“What Price Paradise?” by Eric Eikenberg CEO Everglades Foundation

What is the value of the wading birds in Everglades National Park? What price do we put on the fish in Florida Bay? Or clean drinking water for the 8 million people living in South Florida? The Everglades is an ecosystem like no other on Earth – multiple ecosystems, actually, that are home to 77 different endangered species.

It is a World Heritage Site and a Biosphere Preserve, home to two national parks, a national preserve and a number of other wildlife refuges and management areas. Beyond that, the Everglades is an economic engine that propels billions of dollars annually in value to the Florida economy. A 2010 study by the Mather Economic Group confirms that every dollar
invested in Everglades restoration projects yields a four dollar return.

It’s no wonder as the Everglades supports a multi-billion dollar tourism and hospitality industry, not to mention real estate and construction industries worth many times that much. Consider recreational fishing alone. Fishing is big business in
Florida, drawing nearly 1.2 million anglers from across the globe to what have long been the most popular fishing destinations in the world, including the three most popular fishing destinations in the United States.Fishing alone creates 80,000 Florida jobs and propels a $10.3 billion Florida boating industry.

For three of the last six years, however, anglers and other visitors who came to Florida expecting to see gin-clear waters and pristine beaches have had to endure toxic blue-green algae in our estuaries; add to that the persistent problem of
red tide along our coasts, and the risk to our state’s economy is easy to see.

Nobody would want to put a toe in the algae choked waters of the central coasts during these episodes, much less take a boat out into foul smelling (and toxic) red tide. The Hotel Association of nearby Lee County reported that the 2016 algae outbreaks forced 92 percent of the hotels in and around Fort Myers to suffer cancellations. As images of dead fish and sea
life, blue green algae and red tide were beamed across televisions and social media worldwide, every hotel, resort and rental property along the Florida coast had to field the same question from anxious tourists: “How bad is the algae near your place?”

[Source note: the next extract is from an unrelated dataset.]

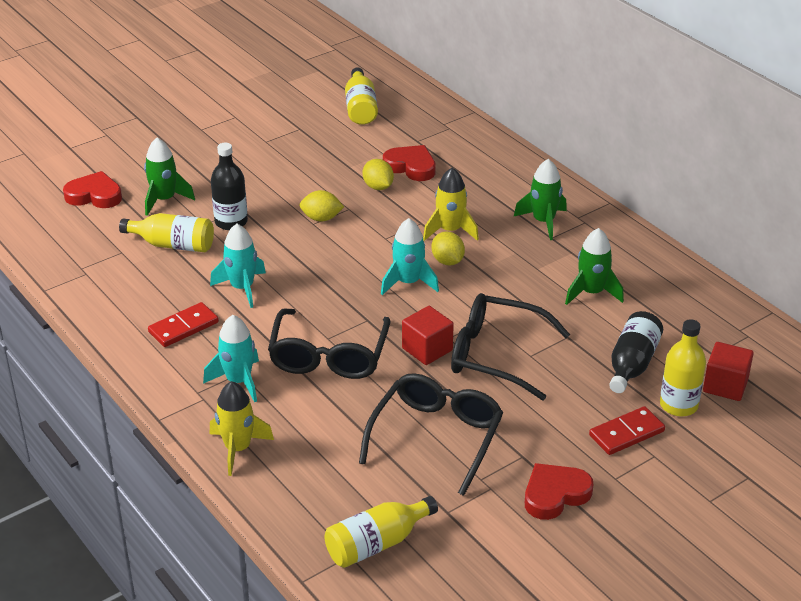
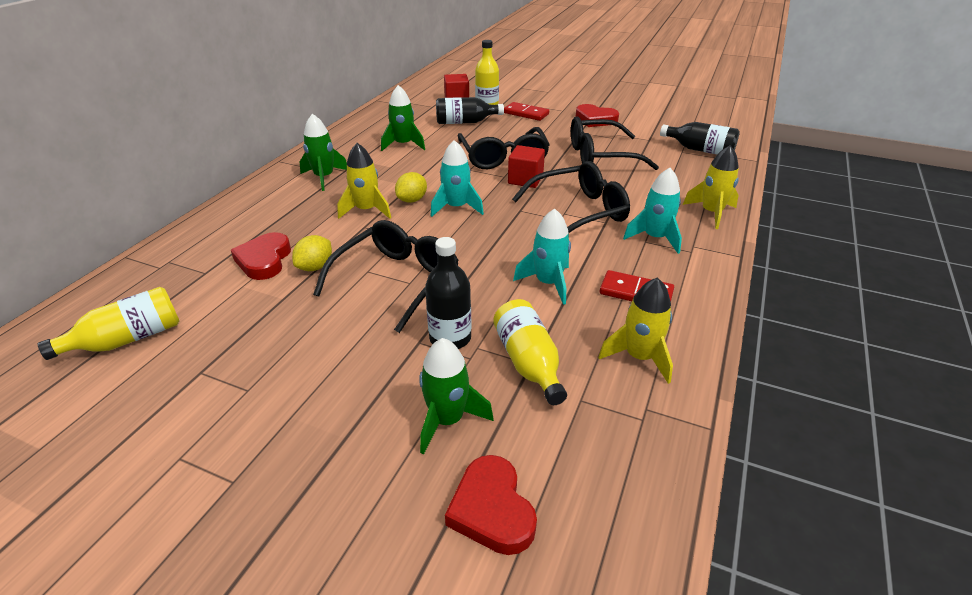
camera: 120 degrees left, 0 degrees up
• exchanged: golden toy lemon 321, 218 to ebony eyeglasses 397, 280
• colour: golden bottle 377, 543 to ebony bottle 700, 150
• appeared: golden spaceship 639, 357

The cause for the algae outbreaks is the discharge of nutrient laden Lake Okeechobee water into the Caloosahatchee and Indian River estuaries – discharges that also waste precious fresh water that is needed to sustain the parched Everglades during Florida’s dry season. Scientists have long known that construction of a massive water storage reservoir south of Lake Okeechobee will, together with other projects already underway, reduce the algae causing discharges by more than half.

Two years ago, the Florida Legislature approved funding for the state’s 50 percent share of the project, and Congress last year authorized the federal share. Given the impact of the project on Florida’s economy, Governor Ron DeSantis has requested that the Florida Legislature set aside funding to expedite the project. DeSantis has also asked President Trump to include matching dollars in his budget request.

What happens next will determine whether Tallahassee and Washington place the same value on America’s Everglades that folks here do.